Recognizing Advancements in Cardiovascular Patient Safety and Quality in Michigan
Debbie Reinheimer
| 4 min read
If you have received heart care in Michigan over the last two decades, it is highly likely your care has been positively influenced by BMC2, an internationally recognized statewide consortium of 39 Michigan hospitals and nearly 700 physicians. This unique consortium – funded by Blue Cross Blue Shield of Michigan – turns competitors into collaborators who collect and share data and then develop and implement best practices that improve quality and outcomes for patients statewide.
In fact, BMC2 annually impacts approximately 30,000 Michigan patients who have angioplasties, vascular surgeries or valve surgeries, and those who undergo cardiac rehabilitation after their procedure. Over the years, BMC2 participants have experienced increased safety through reductions in surgical site infections, kidney injury, bleeding and vascular complications, among others. BMC2 efforts have also resulted in a lower risk of patients’ readmission and death.
Prestigious national recognition
For major achievements in healthcare quality, The Joint Commission and National Quality Forum (NQF) recognized BMC2 with the 2023 John M. Eisenberg Patient Safety and Quality Award at the local level.

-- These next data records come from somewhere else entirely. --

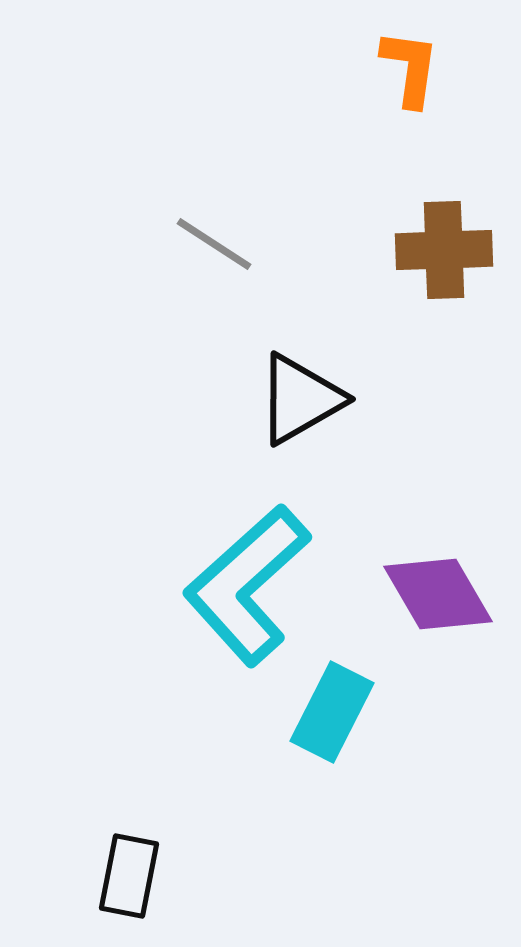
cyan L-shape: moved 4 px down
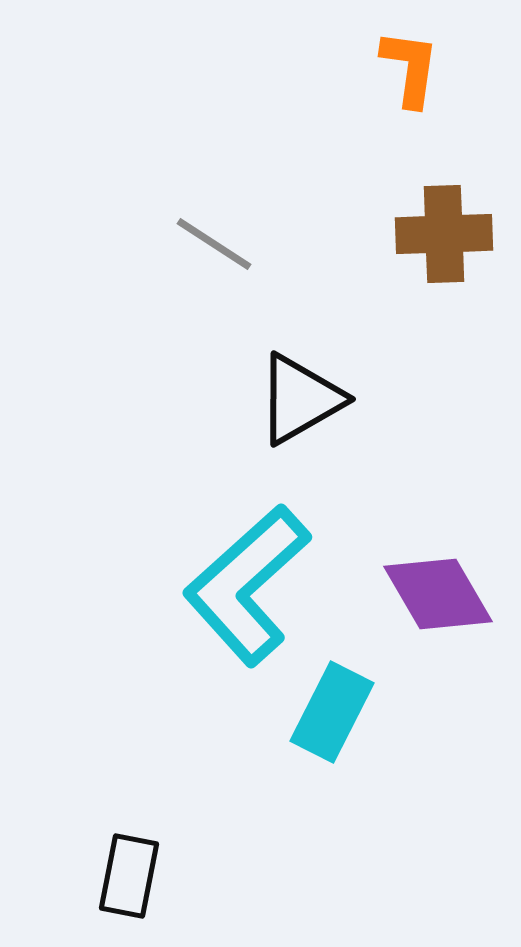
brown cross: moved 16 px up
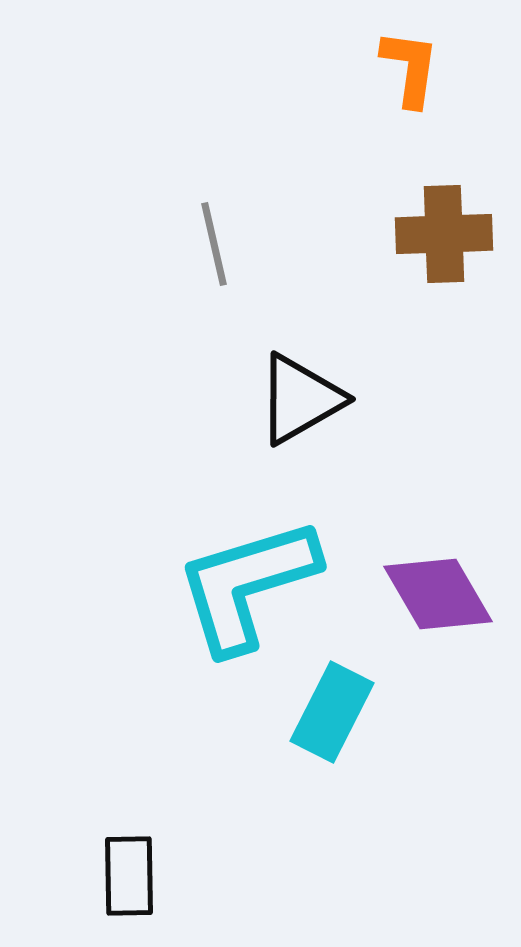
gray line: rotated 44 degrees clockwise
cyan L-shape: rotated 25 degrees clockwise
black rectangle: rotated 12 degrees counterclockwise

The Eisenberg Awards recognize groundbreaking initiatives that are consistent with the aims of the National Quality Strategy: better care, healthy people and communities, and smarter spending. The achievements of each recipient represent initiatives that healthcare providers and leaders at every level can learn from to improve care for patients.
BMC2 is recognized for its remarkable improvements in the documentation of radiation use, a decrease in high-dose radiation exposure, and opioid pill prescribing rates.
Ensuring radiation safety
To help physicians see where to guide the wires during a cardiac catheterization procedure, they often use a technique called fluoroscopy which uses radiation. Exposure to radiation can increase the risk of developing cancer.
Participants in BMC2 have developed recommendations for ways to reduce patient and staff exposure to harmful high-dose radiation. As a result, BMC2 sites achieved an overall 43% decrease in cases with high-dose radiation exposure.
Lowering opioid use
BMC2 participants have successfully reduced the number of opioid pills they prescribe to their patients who receive vascular surgery. Prescribing the most appropriate amount of opioids helps prevent patients from developing new, persistent opioid use which is a common complication after surgery. It also helps to keep excess, unused prescriptions out of the community where they can be used inappropriately.
BMC2 data showed improvement in the rate of patients with a prescription of less than 10 opioid pills by approximately 30% between 2018 (62%) and 2021 (91%).
Getting critical patient input
Physicians and other participants in BMC2 formed a Patient Advisory Council in 2021, and this has enabled them to gain insight into the patient experience that guides and shapes the work BMC2 does as a consortium. Work with the Patient Advisory Council has led to many helpful resources including:
- Development of the Michigan Cardiac Rehabilitation (MiCR) Best Practices Toolkit
- Creation of a risk-prediction tool to facilitate shared decision-making among patients, providers, and caregivers
- Improved, streamlined, and user-friendly percutaneous coronary intervention (PCI) discharge instructions
- Patient-facing materials
- New resources to encourage patient participation in cardiac rehabilitation
More than 25 years of quality collaboration
Blue Cross Blue Shield of Michigan launched BMC2 in 1997 with five Michigan hospitals in a collaborative effort to improve quality, cost and outcomes of angioplasty procedures. Since then, the consortium has grown to include every non-federal hospital in the state that performs coronary angioplasty. The initial successes seen in BMC2 inspired Blue Cross Blue Shield of Michigan to launch more than 20 additional statewide collaborative quality initiatives, each one focusing on a common and costly medical or surgical area that needs improvement.
“Through the innovative, cooperative structure of the BMC2 CQI, participants have generated scientific learnings and best practices that have contributed significantly to the international evidence base for high quality cardiac care,” said James Grant, M.D., senior vice president and chief medical officer at Blue Cross Blue Shield of Michigan. “BMC2 success has been the pacesetter for all other CQIs, and we couldn’t be prouder.”
The Eisenberg Award panel was impressed by BMC2’s dissemination of its work. BMC2 data has supported more than 100 publications in peer-reviewed medical journals and more than 100 presentations at national and international conferences.
The panel noted that this kind of collaborative, best-practice approach improved outcomes, reduced costs, and could be replicated by other states. The panel was inspired by BMC2’s inclusive scope across so many clinicians, physicians, teams, and sites, acknowledging the collaborative is “working to improve care, at every institution, and for every patient. It's remarkable.”